Had Palestinian Authority leader Mahmoud Abbas been willing to accept those terms he might have signed a peace treaty with Israel when Livni and her boss Olmert offered him a state in Gaza, almost all of the West Bank and a share of Jerusalem in 2008 when she was foreign minister. Indeed, had he been really willing to make peace, he would have cut a deal with Livni in the peace talks sponsored by Kerry that Abbas blew up last spring. As with every previous peace initiative, the Palestinians were unwilling to recognize the legitimacy of a Jewish state no matter where its borders would be drawn. Like many another politician, Livni may believe her own public relations spin about her ability to dazzle foreign leaders. But it is hard to believe that after her own bitter experiences with Abbas, she really thinks he is a peace partner as she and Herzog claim.

This is no small point because although the defeat of Netanyahu would be greeted with relief in Washington and every European capital, Israel’s dilemma would not be materially altered. Not even Herzog and Livni could withdraw from the West Bank on terms that Abbas, worried as he is about competition from Hamas, could accept, continuing the diplomatic stalemate. That will mean the next Israeli government would be subjected to the same sort of pressure to make unilateral concessions that no Israeli coalition could ever live with. Indeed, after the failure of Sharon’s experiment with withdrawal in Gaza (something that happened while Livni was in his Cabinet), no sane Israeli wants to risk a repeat of that fiasco with a new Hamasistan in the far more strategic West Bank.

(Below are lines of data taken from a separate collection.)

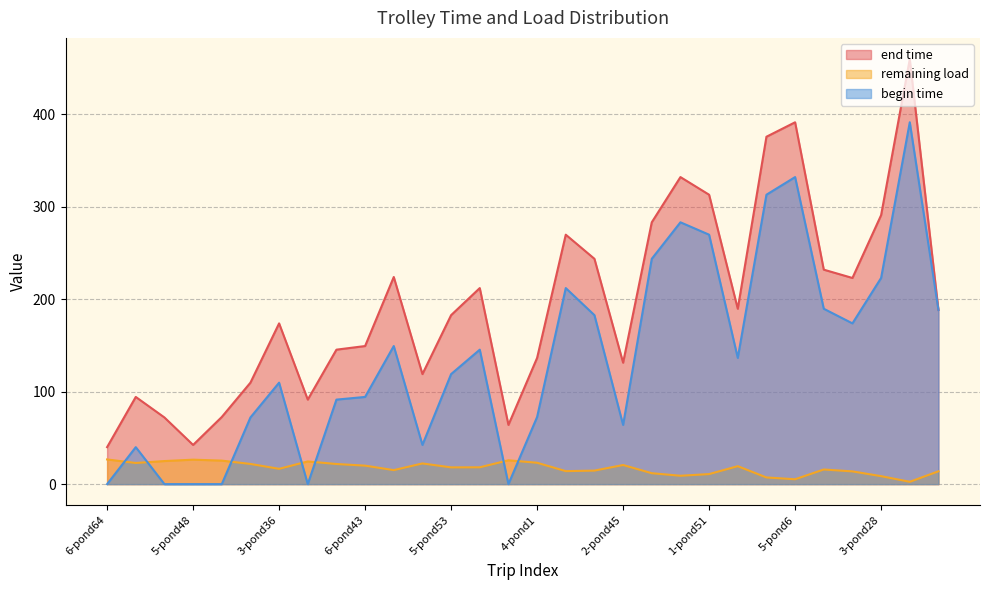

True or false: end time has more than 0 points higher than both neighbors.

True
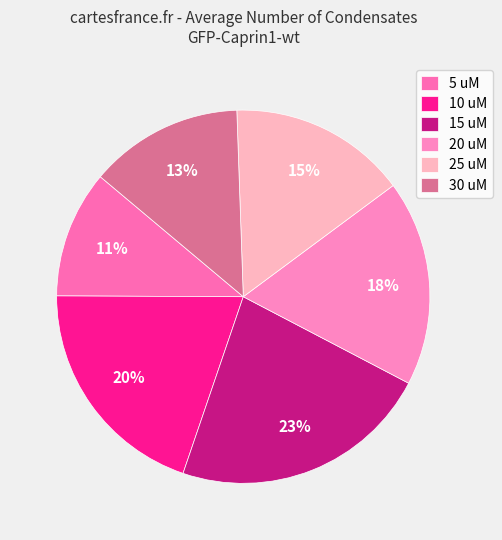

True or false: 25 uM accounts for 9% of the total.

False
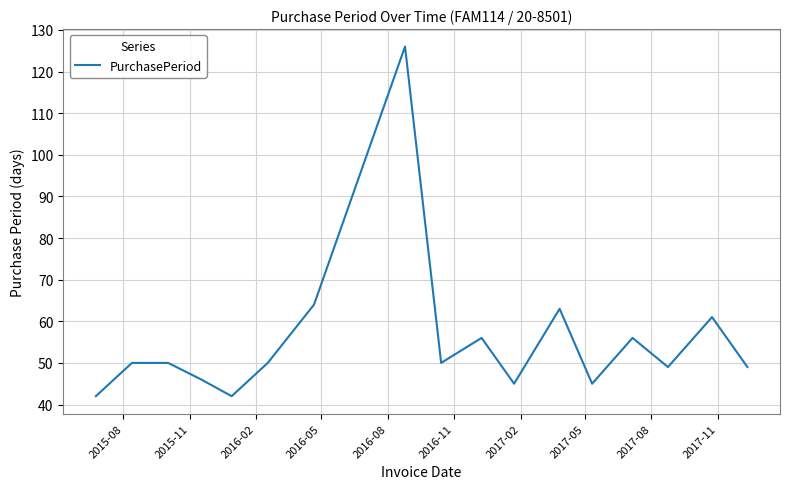

What is the difference between the maximum and minimum values?

84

As unpopular as Netanyahu may be abroad, Israel was not particularly beloved under other leaders either. Though the meme of Israel becoming too nationalist, insular and intolerant is a popular one and is repeatedly endlessly on op-ed pages, the world’s quarrel with Israel is one that cuts across mainstream political lines in the Jewish state. Those who wish it to make unilateral concessions to Palestinians who are not interested in peace won’t like Livni’s stipulations about a potential treaty any more than they do those of Netanyahu. Especially since it was her who was negotiating on his behalf when Abbas was refusing to budge an inch, as Kerry knows all too well. The growing chorus of support boycotts of Israel will not be stifled by a Herzog/Livni led coalition. Nor will a slightly more accommodating Israeli government appease the rising tide of anti-Semitism in Europe.

As for the Obama administration, there is no question that there will be jubilation in the White House and the State Department if Netanyahu loses. It would be nice to think that Washington would then back Livni in talks with Abbas, but the Palestinians inability to make peace will inevitably frustrate the president and Kerry and lead them to behave as they have always done and blame the Israelis.

There may be reasons for Israelis to choose a new prime minister but the notion that Livni will magically erase the country’s diplomatic isolation is a delusion that rests upon her hubris and mistaken belief in the dubious magic of her personality. No rational person who has been paying attention to the way the world interacts with and judges Israel over the past 20 years of peace processing should take such a fanciful idea seriously.